### Texto mostrado
20.000 especies de abejas, de Estíbaliz Urresola

20.000 especies de abejas, de Estíbaliz Urresola

20.000 especies de abejas, de Estíbaliz Urresola

No es fácil hablar de las infancias trans. Y más aún en este momento, a la sombra de los debates surgidos en torno a la nueva Ley Trans y el derecho a la autodeterminación. Se corre el riesgo cuando se construye una narrativa en torno a la realidad de la infancia trans de convertirlo todo en un ejercicio violento de fetichización y deshumanización, o en una palmadita en la propia espalda, una afirmación de lo consciente y moderna que es una. Saber contar con delicadeza, sin caer en la afectación, una historia sobre el despertar infantil de la identidad de género y la consciencia de que somos percibidos por aquellos que nos rodean es una labor de artesanía. Aventurarse en esto como primer largometraje, competir por el Oso de Oro en la Berlinale, y volver a casa con una actriz premiada es una hazaña.

20.000 especies de abejas, de Estíbaliz Urresola, habla de Lucía (Sofía Otero), y de cómo el mundo que la rodea ha de cambiar para adaptar sus mecánicas al hecho innegable de que no solo es una niña, sino que además ha encontrado por fin las palabras para manifestarlo. Lo que la convierte en una película brillante es la capacidad de la directora para recordarnos que la experiencia de Lucía no es un caso extraordinario, sino que se desarrolla de forma paralela a todos los pequeños procesos personales de las mujeres de su familia.

Esa es la clave de 20.000 especies de abejas: el recordatorio de que aquellas vivencias que creemos tan lejanas a las nuestras solo son pequeñas variaciones de lo que conocemos. Las neurosis cotidianas (la familia, el cuerpo, las expectativas, la autopercepción, el afecto, el cansancio, el miedo al futuro) nos conectan. Todos estamos viviendo lo mismo. Y lo más importante es que este recordatorio sabe ahorrarse el tono acusatorio, y lanzar su mensaje desde la ternura. Todo el mundo está construyendo un cuerpo en el pequeño pueblo que sirve como telón de fondo para el desarrollo de la trama, desde Ane, personaje brillantemente interpretado por Patricia López Arnaiz, cortando las esculturas de cera con una hoja al rojo vivo, hasta Elena, que se enfrenta por primera vez a la experiencia (siempre extraña, casi traumática) de escuchar que se le ha puesto cuerpo de mujer. Claro que Lucía se construye un cuerpo que le resulte cómodo habitar, pero este proceso no la señala como un ente extraño dentro de la colmena que es su familia, sino todo lo contrario. La incluye dentro de las dinámicas familiares, sutiles y complejas, que nos van definiendo a través del amor y la incomprensión que recibimos a la vez de nuestros seres más cercanos.

### Datos registrados
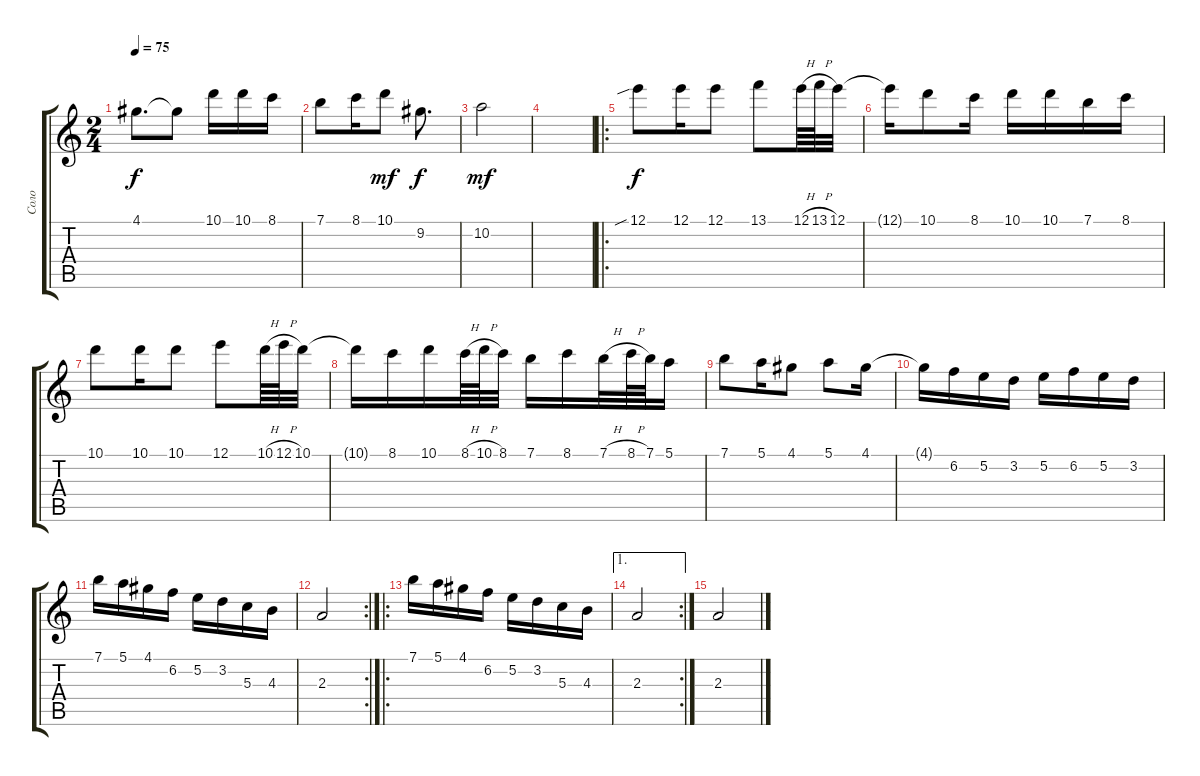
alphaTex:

\track ("Соло" "Соло") {instrument acousticguitarsteel}
\staff {score tabs}
\tuning (E4 B3 G3 D3 A2 E2) {hide}
\ts (2 4)
\tempo 75
\clef g2
\ks c
4.1.8{d dy f} 4.1{t}.8 10.1.16 10.1.16 8.1.16 |
7.1.8 8.1.16 10.1.8{dy mf} 9.2.8{d dy f} |
10.2.2{dy mf} |
|
\ro
12.1{sib}.8{dy f} 12.1.16 12.1.8 13.1.8 12.1{h}.64 13.1{h}.64 12.1.32 |
12.1{t}.16 10.1.8 8.1.16 10.1.16 10.1.16 7.1.16 8.1.16 |
10.1.8 10.1.16 10.1.8 12.1.8 10.1{h}.64 12.1{h}.64 10.1.32 |
10.1{t}.16 8.1.16 10.1.16 8.1{h}.64 10.1{h}.64 8.1.32 7.1.16 8.1.16 7.1{h}.32 8.1{h}.64 7.1.64 5.1.16 |
7.1.8 5.1.16 4.1.8 5.1.8 4.1.16 |
4.1{t}.16 6.2.16 5.2.16 3.2.16 5.2.16 6.2.16 5.2.16 3.2.16 |
7.1.16 5.1.16 4.1.16 6.2.16 5.2.16 3.2.16 5.3.16 4.3.16 |
\rc 2
2.3.2 |
\ro
7.1.16 5.1.16 4.1.16 6.2.16 5.2.16 3.2.16 5.3.16 4.3.16 |
\ae 1
\rc 2
2.3.2 |
2.3.2
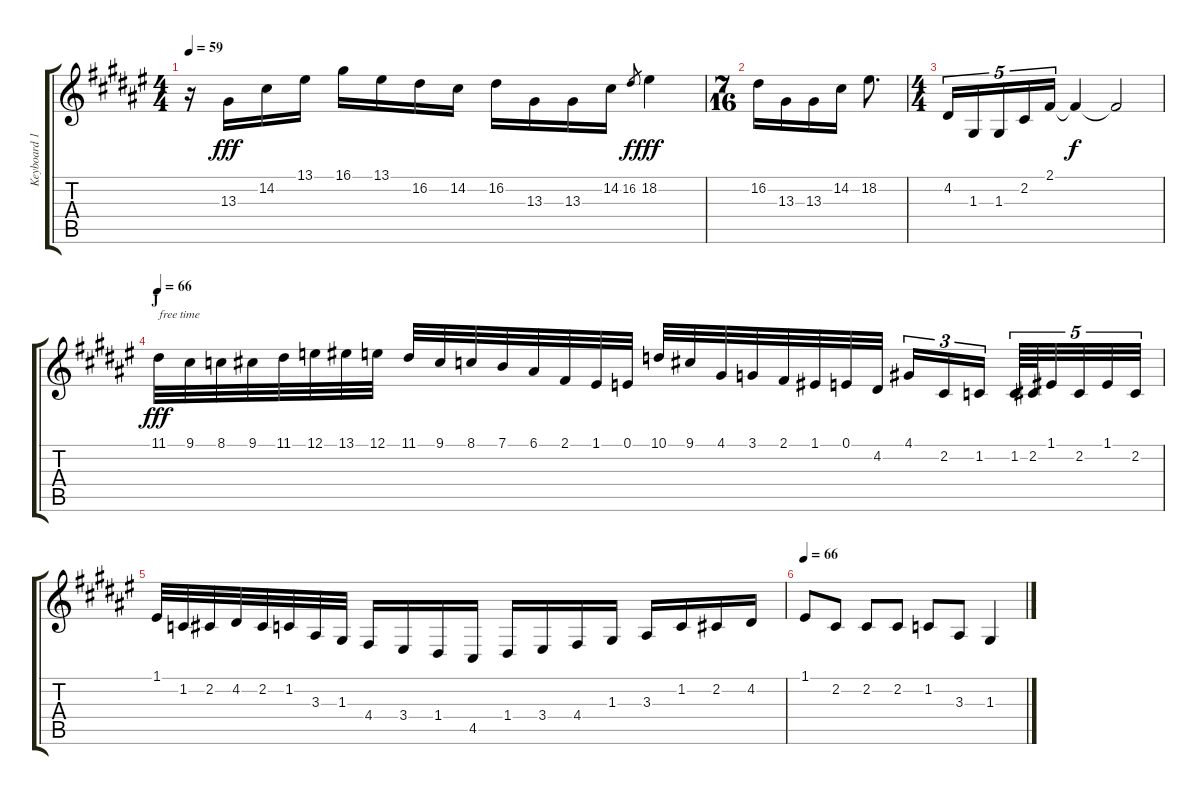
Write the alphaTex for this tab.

\track ("Keyboard 1" "Keyboard 1") {instrument synthstrings1}
\staff {score tabs}
\tuning (E4 B3 G3 D3 A2 E2) {hide}
\ts (4 4)
\tempo 59
\clef g2
\ks f#
r.16{dy f} 13.3.16{dy fff} 14.2.16 13.1.16 16.1.16 13.1.16 16.2.16 14.2.16 16.2.16 13.3.16 13.3.16 14.2.16 16.2.8{gr dy f} 18.2.4{dy fff} |
\ts (7 16)
16.2.16 13.3.16 13.3.16 14.2.16 18.2.8{d} |
\ts (4 4)
4.2.16{tu (5 4)} 1.3.16{tu (5 4)} 1.3.16{tu (5 4)} 2.2.16{tu (5 4)} 2.1.16{tu (5 4)} 2.1{t}.4{dy f} 2.1{t}.2 |
\section ("" "J")
\tempo 66
11.1.32{txt "free time" dy fff} 9.1.32 8.1.32 9.1.32 11.1.32 12.1.32 13.1.32 12.1.32 11.1.32 9.1.32 8.1.32 7.1.32 6.1.32 2.1.32 1.1.32 0.1.32 10.1.32 9.1.32 4.1.32 3.1.32 2.1.32 1.1.32 0.1.32 4.2.32 4.1.16{tu (3 2)} 2.2.16{tu (3 2)} 1.2.16{tu (3 2)} 1.2.64{tu (5 4)} 2.2.64{tu (5 4)} 1.1.32{tu (5 4)} 2.2.32{tu (5 4)} 1.1.32{tu (5 4)} 2.2.32{tu (5 4)} |
1.1.32 1.2.32 2.2.32 4.2.32 2.2.32 1.2.32 3.3.32 1.3.32 4.4.16 3.4.16 1.4.16 4.5.16 1.4.16 3.4.16 4.4.16 1.3.16 3.3.16 1.2.16 2.2.16 4.2.16 |
\tempo 66
1.1.8 2.2.8 2.2.8 2.2.8 1.2.8 3.3.8 1.3.4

### Tareas por realizar
a) Indica si cada afirmación coincide con la reseña sobre 20.000 especies de abejas: (i) la película es el primer largometraje de Estíbaliz Urresola; (ii) Sofía Otero interpreta a Ane; (iii) la película transmite su mensaje en tono acusatorio. Responde sí o no a cada una y cita literalmente las palabras de la reseña que lo deciden.
b) Prolonga la reseña sobre 20.000 especies de abejas a partir de su última oración.

### Respuestas por tarea
a)
(i) Sí: «Aventurarse en esto como primer largometraje».
(ii) No: «Ane, personaje brillantemente interpretado por Patricia López Arnaiz».
(iii) No: «este recordatorio sabe ahorrarse el tono acusatorio, y lanzar su mensaje desde la ternura».

b)
Todo este análisis, que bien podría hacerse pesado, resulta agradable y ligero por su honestidad y su sencillez. Hasta los conceptos más duros se perfilan con la facilidad con la que hablan los niños. Es una película que solo te pide que escuches, y que te dejes impresionar por la complejidad de las relaciones humanas, lo sutiles que son los gestos, la cantidad de información que hay escondida en los juegos y las conversaciones casuales. La rutina del verano en la película, con sus hogueras y sus baños y sus santos desaparecidos, va destapando poco a poco verdades incómodas sobre la forma en la que nos relacionamos, como nuestra incapacidad para perdonar viejos rencores o el control obsesivo que ejercemos sobre el cuerpo de los demás, pidiéndoles que su presencia en la esfera pública adquiera la forma que nosotros esperamos.

20.000 especies de abejas, de Estíbaliz Urresola

20.000 especies de abejas, de Estíbaliz Urresola

La imagen sabe acompasarse a la perfección al discurso. El trabajo de Estíbaliz Urresola y Gina Ferrer, encargada de la fotografía, transmite un sabor a verano conocido. La luz blanca del sol, la piscina pública, las redes metálicas que delimitan el espacio rural, la ropa de los niños, una piscina llena de espuma, las camas compartidas, bañarse en el río, hacerse una foto de familia. Como espectadores, conocemos estas escenas. La cámara en mano, fluida en sus movimientos y temblorosa en ocasiones, reviste todas las escenas de un sabor a documental o vídeo doméstico que nos hacen pensar que esto sucede de verdad, aquí y en todas las casas del mundo. Así es la imagen del verano en la memoria. Es quizás esta forma casi infantil, en el mejor sentido posible de la palabra, que adquiere la narración, lo que hace que se le perdonen a la película sus escasos puntos flojos: cierta tendencia a los arquetipos, la representación de los miembros de la familia como caricaturas hechas desde el afecto (la abuela que no lo entiende porque ha aprendido a regirse en códigos de respeto por esa idea tan rígida del “saber estar”, la madre artista que solo tiene que aprender a luchar por sus sueños, el hermano que solo quiere la atención de su padre, la otra abuela que todo lo comprende y vive en un mundo entre lo espiritual y lo rural, rodeada de abejas), porque es cierto que vemos el mundo así cuando somos niños. Las ideas han de simplificarse sin que esto signifique que su significado se diluya. Tal vez al contrario, despojándolas de las insinuaciones y los dobles entendidos que caracterizan el mundo adulto, podemos verlas tal y como son.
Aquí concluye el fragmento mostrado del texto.